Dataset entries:
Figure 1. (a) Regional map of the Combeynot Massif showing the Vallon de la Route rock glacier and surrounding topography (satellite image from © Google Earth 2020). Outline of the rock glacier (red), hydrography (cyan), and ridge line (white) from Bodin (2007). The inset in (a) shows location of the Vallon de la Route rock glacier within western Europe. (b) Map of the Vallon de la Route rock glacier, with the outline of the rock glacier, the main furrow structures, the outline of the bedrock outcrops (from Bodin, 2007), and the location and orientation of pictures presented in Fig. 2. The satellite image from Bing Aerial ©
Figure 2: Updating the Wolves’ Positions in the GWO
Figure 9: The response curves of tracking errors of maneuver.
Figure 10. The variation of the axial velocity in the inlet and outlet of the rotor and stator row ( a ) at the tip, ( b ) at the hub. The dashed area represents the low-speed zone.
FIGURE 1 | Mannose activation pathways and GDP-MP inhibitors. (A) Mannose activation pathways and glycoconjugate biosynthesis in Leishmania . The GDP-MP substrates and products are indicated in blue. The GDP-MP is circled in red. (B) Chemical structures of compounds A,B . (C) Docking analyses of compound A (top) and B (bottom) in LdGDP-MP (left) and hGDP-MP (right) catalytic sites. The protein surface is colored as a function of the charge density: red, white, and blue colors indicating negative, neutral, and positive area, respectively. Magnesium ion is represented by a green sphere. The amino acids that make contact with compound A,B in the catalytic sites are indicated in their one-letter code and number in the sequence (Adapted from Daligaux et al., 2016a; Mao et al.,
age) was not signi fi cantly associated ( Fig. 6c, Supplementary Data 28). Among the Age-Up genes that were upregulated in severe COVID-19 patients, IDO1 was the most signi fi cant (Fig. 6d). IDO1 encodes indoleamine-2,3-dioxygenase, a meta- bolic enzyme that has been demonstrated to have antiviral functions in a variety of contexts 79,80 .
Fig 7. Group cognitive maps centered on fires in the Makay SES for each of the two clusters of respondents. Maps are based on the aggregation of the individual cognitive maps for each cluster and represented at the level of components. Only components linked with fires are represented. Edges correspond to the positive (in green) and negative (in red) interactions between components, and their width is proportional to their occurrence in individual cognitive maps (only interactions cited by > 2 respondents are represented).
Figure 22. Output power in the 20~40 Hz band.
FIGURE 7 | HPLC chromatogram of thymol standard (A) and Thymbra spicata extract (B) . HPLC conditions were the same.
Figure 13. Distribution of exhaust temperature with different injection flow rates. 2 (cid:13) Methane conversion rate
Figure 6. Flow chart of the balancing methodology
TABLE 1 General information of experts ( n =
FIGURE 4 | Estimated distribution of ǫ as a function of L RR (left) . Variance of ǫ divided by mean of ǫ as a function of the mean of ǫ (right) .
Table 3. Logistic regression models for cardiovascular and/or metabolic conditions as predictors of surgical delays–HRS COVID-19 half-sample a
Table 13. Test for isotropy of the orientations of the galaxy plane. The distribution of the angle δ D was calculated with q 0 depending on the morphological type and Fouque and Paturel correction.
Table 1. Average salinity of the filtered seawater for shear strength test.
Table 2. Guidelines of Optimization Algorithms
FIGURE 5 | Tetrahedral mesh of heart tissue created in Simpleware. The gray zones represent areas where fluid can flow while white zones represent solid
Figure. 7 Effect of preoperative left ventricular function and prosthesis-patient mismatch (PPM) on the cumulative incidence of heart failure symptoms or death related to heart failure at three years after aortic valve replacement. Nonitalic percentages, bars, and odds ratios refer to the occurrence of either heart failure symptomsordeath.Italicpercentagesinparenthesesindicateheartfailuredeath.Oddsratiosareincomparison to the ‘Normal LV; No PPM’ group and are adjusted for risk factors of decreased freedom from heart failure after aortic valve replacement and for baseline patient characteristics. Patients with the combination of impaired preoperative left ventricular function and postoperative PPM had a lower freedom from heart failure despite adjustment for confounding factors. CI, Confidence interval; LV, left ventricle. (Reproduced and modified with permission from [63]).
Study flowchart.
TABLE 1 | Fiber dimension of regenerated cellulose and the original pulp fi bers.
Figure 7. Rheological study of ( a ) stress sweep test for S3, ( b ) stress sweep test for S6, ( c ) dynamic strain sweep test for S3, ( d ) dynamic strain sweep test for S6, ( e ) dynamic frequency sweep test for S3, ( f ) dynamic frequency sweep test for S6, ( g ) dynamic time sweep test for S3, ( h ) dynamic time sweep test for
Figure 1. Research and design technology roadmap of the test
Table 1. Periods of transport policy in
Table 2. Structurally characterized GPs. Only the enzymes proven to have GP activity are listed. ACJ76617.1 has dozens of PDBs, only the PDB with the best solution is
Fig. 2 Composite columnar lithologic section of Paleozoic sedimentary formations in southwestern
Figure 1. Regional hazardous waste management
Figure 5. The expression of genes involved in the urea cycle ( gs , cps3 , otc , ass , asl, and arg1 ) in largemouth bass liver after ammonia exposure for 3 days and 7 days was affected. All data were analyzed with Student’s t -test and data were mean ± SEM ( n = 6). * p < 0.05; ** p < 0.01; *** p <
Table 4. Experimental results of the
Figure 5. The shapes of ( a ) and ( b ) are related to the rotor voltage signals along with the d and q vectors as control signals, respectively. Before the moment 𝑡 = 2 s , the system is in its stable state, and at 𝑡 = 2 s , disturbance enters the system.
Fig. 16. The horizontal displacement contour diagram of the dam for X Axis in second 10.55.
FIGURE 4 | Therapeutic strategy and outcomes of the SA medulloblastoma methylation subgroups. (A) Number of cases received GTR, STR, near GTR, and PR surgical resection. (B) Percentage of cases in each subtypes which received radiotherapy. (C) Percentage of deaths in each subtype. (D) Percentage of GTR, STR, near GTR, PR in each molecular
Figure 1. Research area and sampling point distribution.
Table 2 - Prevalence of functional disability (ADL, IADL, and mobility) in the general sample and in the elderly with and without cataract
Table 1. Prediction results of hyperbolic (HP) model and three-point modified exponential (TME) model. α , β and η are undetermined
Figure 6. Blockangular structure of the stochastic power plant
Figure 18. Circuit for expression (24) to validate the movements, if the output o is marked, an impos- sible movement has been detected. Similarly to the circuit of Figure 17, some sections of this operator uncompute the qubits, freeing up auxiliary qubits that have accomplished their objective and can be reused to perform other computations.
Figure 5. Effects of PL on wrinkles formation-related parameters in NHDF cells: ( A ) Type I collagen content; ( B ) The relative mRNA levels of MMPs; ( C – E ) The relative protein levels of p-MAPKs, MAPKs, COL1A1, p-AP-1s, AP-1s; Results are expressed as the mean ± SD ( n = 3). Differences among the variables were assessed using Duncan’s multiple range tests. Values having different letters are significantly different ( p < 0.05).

→ WHAT IS REQUIRED
Copy the stretch of the records above that runs from the line with "Table 2. Structurally" through the line with "Figure 1. Regional hazardous waste management". Both end lines belong in the copy, and nothing else does.

→ EXERCISE SOLUTION
Table 2. Structurally characterized GPs. Only the enzymes proven to have GP activity are listed. ACJ76617.1 has dozens of PDBs, only the PDB with the best solution is
Fig. 2 Composite columnar lithologic section of Paleozoic sedimentary formations in southwestern
Figure 1. Regional hazardous waste management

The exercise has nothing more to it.